**Brief:** This exercise calls for all the entries that follow to be set down exactly, without their images.

====================

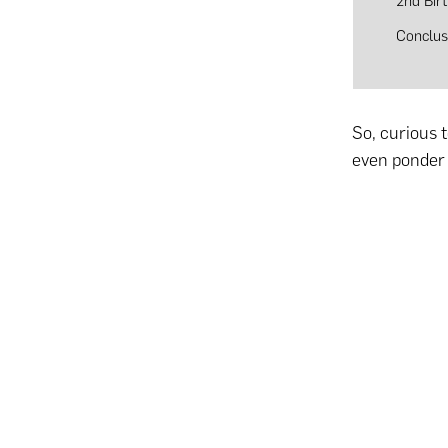
2nd Bir
Conclus
So, curious 
even ponder 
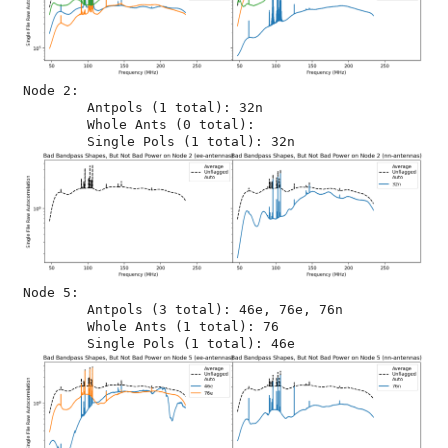
Node 2:

	Antpols (1 total): 32n

	Whole Ants (0 total): 

Node 5:

	Antpols (3 total): 46e, 76e, 76n

	Whole Ants (1 total): 76
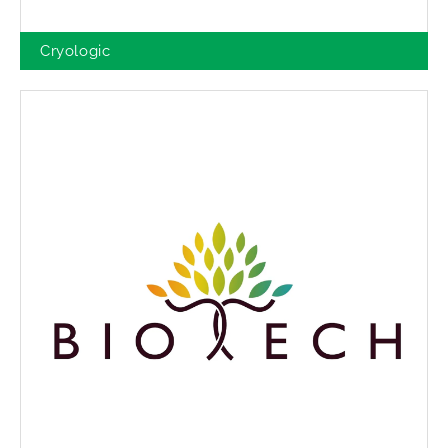
Cryologic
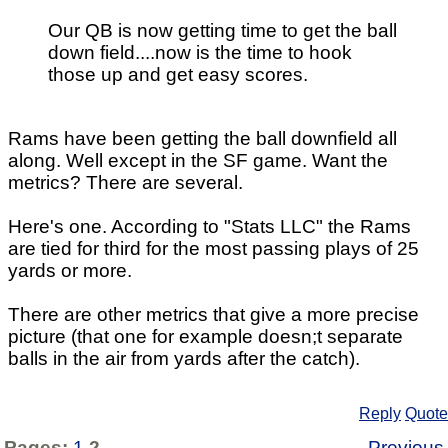
Our QB is now getting time to get the ball
down field....now is the time to hook
those up and get easy scores.
Rams have been getting the ball downfield all
along. Well except in the SF game. Want the
metrics? There are several.
Here's one. According to "Stats LLC" the Rams
are tied for third for the most passing plays of 25
yards or more.
There are other metrics that give a more precise
picture (that one for example doesn;t separate
balls in the air from yards after the catch).
Reply
Quote
Pages:
1
2
Previous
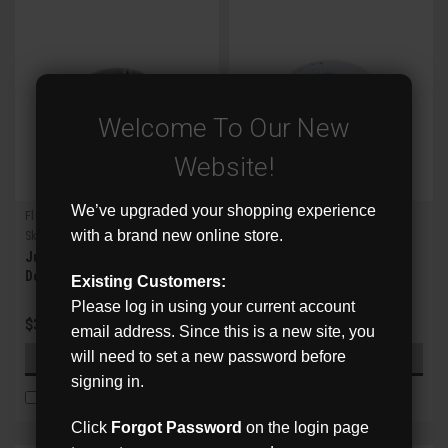
Welcome To Our New
Website!
We’ve upgraded your shopping experience
Flux
Flux
with a brand new online store.
Sku:
FXM-JB10
Sku:
FXM-JB11
Junction Box for Flux Mini
Junction Box for Flux LPR
Dome IPCs
Existing Customers:
Please log in using your current account
$39.00
$42.00
email address. Since this is a new site, you
will need to set a new password before
ADD TO CART
ADD TO CART
signing in.
COMPARE
COMPARE
Click
Forgot Password
on the login page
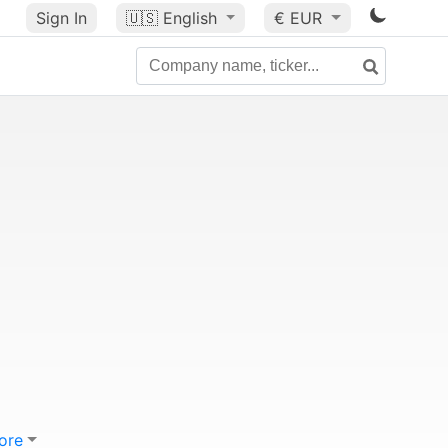
Sign In
🇺🇸
English
€ EUR
ore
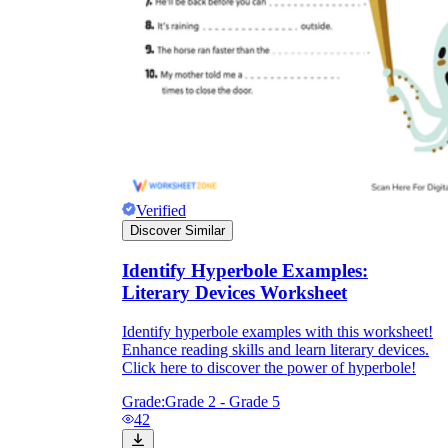
Verified
Discover Similar
Identify Hyperbole Examples:
Literary Devices Worksheet
Identify hyperbole examples with this worksheet!
Enhance reading skills and learn literary devices.
Click here to discover the power of hyperbole!
Grade:
Grade 2 - Grade 5
42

====================

**Output below:**
2nd Bir
Conclus
So, curious 
even ponder 
Node 2:

	Antpols (1 total): 32n

	Whole Ants (0 total): 

Node 5:

	Antpols (3 total): 46e, 76e, 76n

	Whole Ants (1 total): 76
Cryologic
Our QB is now getting time to get the ball
down field....now is the time to hook
those up and get easy scores.
Rams have been getting the ball downfield all
along. Well except in the SF game. Want the
metrics? There are several.
Here's one. According to "Stats LLC" the Rams
are tied for third for the most passing plays of 25
yards or more.
There are other metrics that give a more precise
picture (that one for example doesn;t separate
balls in the air from yards after the catch).
Reply
Quote
Pages:
1
2
Previous
Welcome To Our New
Website!
We’ve upgraded your shopping experience
Flux
Flux
with a brand new online store.
Sku:
FXM-JB10
Sku:
FXM-JB11
Junction Box for Flux Mini
Junction Box for Flux LPR
Dome IPCs
Existing Customers:
Please log in using your current account
$39.00
$42.00
email address. Since this is a new site, you
will need to set a new password before
ADD TO CART
ADD TO CART
signing in.
COMPARE
COMPARE
Click
Forgot Password
on the login page
Sign In
🇺🇸
English
€ EUR
ore
Verified
Discover Similar
Identify Hyperbole Examples:
Literary Devices Worksheet
Identify hyperbole examples with this worksheet!
Enhance reading skills and learn literary devices.
Click here to discover the power of hyperbole!
Grade:
Grade 2 - Grade 5
42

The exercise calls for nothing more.